# 3 sleeps until panel



## Guest (Apr 9, 2013)

Yikes it's nearly here, am so emotional it's ridiculous.

I am very lucky to have a boss that's told me to work from home on Thursday! Either being a very wonderful boss as always has been through the process or I have been the woman from hell this week.!

It's hit me, head is all over the place.  I love all the support we have, it's wonderful, and everyone at work and home that keeps texting and ringing to wish us luck as they are all so excited, but have been trying to forget about it as can't concentrate on anything else!

If we get approved on Friday it will be the most fantastic day ever, one we thought this time last year we would never have.
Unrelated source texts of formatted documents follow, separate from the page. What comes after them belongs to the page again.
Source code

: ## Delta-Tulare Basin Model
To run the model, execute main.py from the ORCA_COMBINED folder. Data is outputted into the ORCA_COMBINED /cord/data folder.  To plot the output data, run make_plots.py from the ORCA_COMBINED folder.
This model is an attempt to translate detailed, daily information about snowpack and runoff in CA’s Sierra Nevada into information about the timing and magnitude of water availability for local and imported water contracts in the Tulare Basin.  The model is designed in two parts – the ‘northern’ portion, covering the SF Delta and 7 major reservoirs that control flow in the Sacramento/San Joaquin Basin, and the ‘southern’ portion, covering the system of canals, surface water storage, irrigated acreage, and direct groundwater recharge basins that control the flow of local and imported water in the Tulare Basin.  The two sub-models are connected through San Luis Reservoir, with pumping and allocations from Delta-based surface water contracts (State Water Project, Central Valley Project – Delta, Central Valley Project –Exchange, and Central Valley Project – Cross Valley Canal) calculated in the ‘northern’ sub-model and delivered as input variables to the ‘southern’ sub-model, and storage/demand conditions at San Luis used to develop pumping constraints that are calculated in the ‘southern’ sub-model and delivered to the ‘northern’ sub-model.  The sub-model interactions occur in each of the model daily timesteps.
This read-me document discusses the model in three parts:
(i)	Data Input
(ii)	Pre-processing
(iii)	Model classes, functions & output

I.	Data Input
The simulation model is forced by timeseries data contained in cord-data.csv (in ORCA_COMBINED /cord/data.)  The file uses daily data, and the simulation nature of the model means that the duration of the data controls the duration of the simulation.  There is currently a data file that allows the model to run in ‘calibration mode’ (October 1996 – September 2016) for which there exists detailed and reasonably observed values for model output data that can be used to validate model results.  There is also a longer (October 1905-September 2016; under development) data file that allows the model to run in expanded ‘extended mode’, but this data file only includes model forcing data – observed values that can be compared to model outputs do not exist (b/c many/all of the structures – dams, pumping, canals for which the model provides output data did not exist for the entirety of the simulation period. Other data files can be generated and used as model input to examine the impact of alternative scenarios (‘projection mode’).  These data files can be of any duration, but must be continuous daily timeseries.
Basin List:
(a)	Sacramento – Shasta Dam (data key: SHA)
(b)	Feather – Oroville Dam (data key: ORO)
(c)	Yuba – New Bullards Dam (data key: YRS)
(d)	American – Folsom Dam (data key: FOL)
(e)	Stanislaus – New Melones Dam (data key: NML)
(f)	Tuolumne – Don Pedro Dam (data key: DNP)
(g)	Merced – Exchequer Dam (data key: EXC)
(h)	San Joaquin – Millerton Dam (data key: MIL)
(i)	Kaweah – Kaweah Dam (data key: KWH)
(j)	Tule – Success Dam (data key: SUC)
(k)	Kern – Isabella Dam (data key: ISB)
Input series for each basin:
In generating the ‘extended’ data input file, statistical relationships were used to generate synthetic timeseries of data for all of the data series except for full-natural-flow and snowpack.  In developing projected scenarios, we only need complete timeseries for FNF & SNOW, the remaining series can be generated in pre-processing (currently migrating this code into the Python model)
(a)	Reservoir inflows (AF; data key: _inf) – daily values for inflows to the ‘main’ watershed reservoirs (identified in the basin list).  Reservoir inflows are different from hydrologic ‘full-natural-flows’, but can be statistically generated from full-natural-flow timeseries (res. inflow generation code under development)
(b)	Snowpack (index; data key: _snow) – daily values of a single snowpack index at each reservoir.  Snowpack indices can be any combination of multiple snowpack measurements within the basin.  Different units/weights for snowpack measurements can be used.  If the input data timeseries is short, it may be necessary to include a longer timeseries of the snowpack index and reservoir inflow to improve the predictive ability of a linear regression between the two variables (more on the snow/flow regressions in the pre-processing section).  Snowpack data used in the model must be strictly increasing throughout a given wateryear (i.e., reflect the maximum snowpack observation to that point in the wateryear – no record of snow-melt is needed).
Only 3 more restless sleeps!


----------



## Theretofour (Feb 19, 2013)

Wow that great news xx


----------



## Primmer (May 1, 2012)

Dinks - you are nearly there! Hope the time goes quickly for you. I am just starting out on the adoption process but think its understandable to feel like you do as panel approaches. Really hope it goes well for you x


----------



## ChickenLegs (Feb 3, 2013)

Hope it all goes smoothly    and you actually get those sleeps!


----------



## Doofuz (Mar 9, 2008)

So close! Very excited for you. Try and sleep well, must be sleep depriving!


----------



## summer girl (Nov 27, 2009)

Good luck for tomorrow Dinks, you'll breeze it


----------



## Guest (Apr 11, 2013)

Thankyou, really nervous now, feel sick and taking iPad to bed for the hours I won't sleep - candy crush has a lot to answer to!


----------



## Emma-is-a-mummy (Jan 16, 2012)

Good luck honey you'll do amazing  xxxx


----------



## Mummy DIY Diva (Feb 18, 2012)

Good luck x x


----------



## Dreams do come true (Jan 4, 2012)

Good luck hun x


----------



## Primmer (May 1, 2012)

Good luck at panel, can't wait to hear back from you later with an update x


----------



## Lizard39 (Nov 25, 2011)

Good luck today Dinks. Hope you have a bottle of champagne chilling in the fridge!


----------



## Doofuz (Mar 9, 2008)

Oh man! Good luck, it will go well. I had a dream about our panel the other day and weirdly, you were there. I walked in to sit down and you were coming out with a huge smile on your face


----------



## Guest (Apr 12, 2013)

Haha Doofuz made me laugh - not long now for you.x


----------



## Doofuz (Mar 9, 2008)

6 weeks  So pleased for you x


----------